Victor Duruy lui offre une autre chance. Comme il vient de créer un enseignement pour les jeunes filles qui, pour une fois, ne se limite pas à la couture et à la cuisine, Fabre enseigne les sciences aux jeunes filles d’Avignon, y compris les sciences naturelles et donc, entre autres, la fécondation des fleurs. Scandale dans la bonne bourgeoisie d’Avignon, qui s’offusque des audaces pédagogiques de Fabre ! Ecœuré par cette cabale, il démissionne de l’Éducation nationale et s’installe à Orange, où il poursuit l’écriture de ses ouvrages d’initiation aux sciences (mathématiques, physique, chimie, astronomie, botanique, « insectes utiles » ou « ravageurs », etc.), notamment La science élémentaire : lectures pour toutes les écoles (Ch. Delagrave, 1864-1881). Son éditeur parisien, Charles Delagrave, se félicite d’avoir misé sur cet autodidacte méridional qui sait à merveille expliquer les choses à tous, enfants ou grandes personnes. Il le pousse à se lancer dans la rédaction de ses souvenirs entomologiques.

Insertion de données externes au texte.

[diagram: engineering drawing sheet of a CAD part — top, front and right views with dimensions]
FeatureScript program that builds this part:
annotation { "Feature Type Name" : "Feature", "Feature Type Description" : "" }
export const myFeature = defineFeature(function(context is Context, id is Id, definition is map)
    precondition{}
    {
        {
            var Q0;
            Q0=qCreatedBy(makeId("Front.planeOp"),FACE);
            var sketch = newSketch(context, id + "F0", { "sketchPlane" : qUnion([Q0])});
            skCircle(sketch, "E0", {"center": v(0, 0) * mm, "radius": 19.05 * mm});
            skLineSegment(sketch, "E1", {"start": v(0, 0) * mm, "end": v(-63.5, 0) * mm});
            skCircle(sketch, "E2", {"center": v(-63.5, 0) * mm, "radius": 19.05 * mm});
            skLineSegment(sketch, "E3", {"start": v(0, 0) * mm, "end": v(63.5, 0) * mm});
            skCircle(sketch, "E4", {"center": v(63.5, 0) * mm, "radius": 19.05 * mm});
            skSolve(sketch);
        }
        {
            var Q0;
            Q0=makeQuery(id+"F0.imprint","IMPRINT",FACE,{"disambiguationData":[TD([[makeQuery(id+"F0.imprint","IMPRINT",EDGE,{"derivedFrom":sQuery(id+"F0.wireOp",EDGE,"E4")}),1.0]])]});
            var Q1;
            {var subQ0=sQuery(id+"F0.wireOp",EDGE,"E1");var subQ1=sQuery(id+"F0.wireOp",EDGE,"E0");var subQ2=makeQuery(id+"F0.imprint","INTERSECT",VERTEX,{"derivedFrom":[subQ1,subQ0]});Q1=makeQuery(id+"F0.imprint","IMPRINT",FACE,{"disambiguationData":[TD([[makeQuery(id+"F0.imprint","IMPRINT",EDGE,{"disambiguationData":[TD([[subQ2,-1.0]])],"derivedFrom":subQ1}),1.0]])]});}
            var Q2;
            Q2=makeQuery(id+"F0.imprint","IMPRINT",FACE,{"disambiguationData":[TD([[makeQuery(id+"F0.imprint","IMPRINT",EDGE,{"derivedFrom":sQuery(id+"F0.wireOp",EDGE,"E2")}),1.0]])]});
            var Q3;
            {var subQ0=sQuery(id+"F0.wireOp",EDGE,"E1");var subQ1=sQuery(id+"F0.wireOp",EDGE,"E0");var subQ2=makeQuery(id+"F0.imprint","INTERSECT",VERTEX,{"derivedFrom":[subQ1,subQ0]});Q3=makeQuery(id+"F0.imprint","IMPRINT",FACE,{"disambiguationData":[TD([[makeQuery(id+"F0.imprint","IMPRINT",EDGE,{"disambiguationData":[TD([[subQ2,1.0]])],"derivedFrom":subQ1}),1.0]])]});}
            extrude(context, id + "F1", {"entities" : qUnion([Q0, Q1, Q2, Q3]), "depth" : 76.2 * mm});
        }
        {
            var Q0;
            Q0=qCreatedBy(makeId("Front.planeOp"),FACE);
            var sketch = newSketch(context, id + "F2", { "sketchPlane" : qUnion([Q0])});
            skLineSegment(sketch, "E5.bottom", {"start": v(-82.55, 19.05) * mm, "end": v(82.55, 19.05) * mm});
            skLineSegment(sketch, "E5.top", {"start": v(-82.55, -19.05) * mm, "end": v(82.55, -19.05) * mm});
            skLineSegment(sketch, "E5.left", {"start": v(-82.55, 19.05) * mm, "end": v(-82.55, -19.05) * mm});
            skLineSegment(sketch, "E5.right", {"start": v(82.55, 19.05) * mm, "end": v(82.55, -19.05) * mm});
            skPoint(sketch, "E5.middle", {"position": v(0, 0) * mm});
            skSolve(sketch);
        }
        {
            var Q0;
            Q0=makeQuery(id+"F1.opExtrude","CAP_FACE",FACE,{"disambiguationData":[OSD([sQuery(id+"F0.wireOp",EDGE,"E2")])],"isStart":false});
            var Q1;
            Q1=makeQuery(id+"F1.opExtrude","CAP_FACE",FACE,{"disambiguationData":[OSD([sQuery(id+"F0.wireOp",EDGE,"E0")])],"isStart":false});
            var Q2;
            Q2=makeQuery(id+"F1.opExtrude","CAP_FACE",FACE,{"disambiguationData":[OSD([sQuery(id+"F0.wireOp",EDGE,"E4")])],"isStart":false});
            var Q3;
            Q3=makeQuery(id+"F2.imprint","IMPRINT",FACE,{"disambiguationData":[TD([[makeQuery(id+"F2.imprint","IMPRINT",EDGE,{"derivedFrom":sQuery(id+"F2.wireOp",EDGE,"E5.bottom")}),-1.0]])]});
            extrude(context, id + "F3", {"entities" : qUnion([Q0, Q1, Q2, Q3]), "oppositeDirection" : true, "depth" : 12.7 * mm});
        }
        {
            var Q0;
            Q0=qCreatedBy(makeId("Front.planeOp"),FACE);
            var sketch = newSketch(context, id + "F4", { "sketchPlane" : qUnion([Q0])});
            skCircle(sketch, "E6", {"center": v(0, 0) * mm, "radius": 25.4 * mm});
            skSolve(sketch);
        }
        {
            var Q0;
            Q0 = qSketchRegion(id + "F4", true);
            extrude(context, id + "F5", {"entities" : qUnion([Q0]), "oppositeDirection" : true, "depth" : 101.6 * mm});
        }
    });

Par son intense production livresque (près de 150 ouvrages de son vivant), Fabre se constitue un pactole qui va lui permettre de réaliser son rêve : acquérir un coin de Provence où il puisse entasser toutes ses trouvailles et observer la nature à loisir, chez lui. En 1879, à 56 ans, il achète une propriété abandonnée à Sérignan-du-Comtat (Vaucluse) qu’il intitule l’Harmas, c’est-à-dire la friche. C’est là qu’il achève la rédaction de ses fameux Souvenirs entomologiques (10 tomes), qui décrivent la vie des insectes au quotidien et surtout ce mystérieux instinct qui les guide à coup sûr. Ces Souvenirs seront traduits en une quinzaine de langues et lui permettront de dialoguer par lettres avec Charles Darwin. Fabre, observateur d’un instinct qu’il n’explique pas, n’accepte pas la théorie de l’évolution du savant anglais, le transformisme. Il reste résolument fixiste. Les milieux universitaires le snobent, car on y publie pour ses pairs, donc pour la carrière, et non pour répandre le savoir jusque dans les cours d’école. L’entomologiste n’en a cure : il préfère raconter les prouesses du scorpion vivant plutôt que d’étudier son cadavre en laboratoire.

Fabre ne se complaît cependant pas dans une vie sereine et tranquille. Il se met à peindre les champignons, avec un talent d’aquarelliste qu’on ne soupçonnait pas. Il va ainsi peindre 599 planches, qui sont aujourd’hui cotées en Bourse ! A la mort de sa femme, en 1885, il épouse sa bonne, qui lui donne trois nouveaux enfants, dont un fils qui va mourir à seize ans. Malgré sa peine, immense, il poursuit la rédaction de ses souvenirs, qu’un de ses fils va illustrer de photographies. Il est désormais une figure nationale, que le président Poincaré viendra saluer en 1913. On fait son portrait, on sculpte son buste. C’est la gloire. Mais elle ne lui monte pas à la tête. Humble il est né, humble il a vécu, humble il mourra, à 92 ans en pleine guerre, en 1915, alors qu’il a un fils sur le front.

En dehors du film Monsieur Fabre (1951), où son rôle est tenu par Pierre Fresnay, le grand naturaliste est un peu oublié aujourd’hui. Son souvenir est encore vif en Provence, où la ville d’Avignon l’a célébré en 2015 par deux expositions au Palais du Roure et au musée Louis Vouland. Ses plus grands admirateurs se trouvent aujourd’hui au Japon, d’où ils n’hésitent à venir faire le pèlerinage au Harmas, devenu propriété du Muséum national d’histoire naturelle.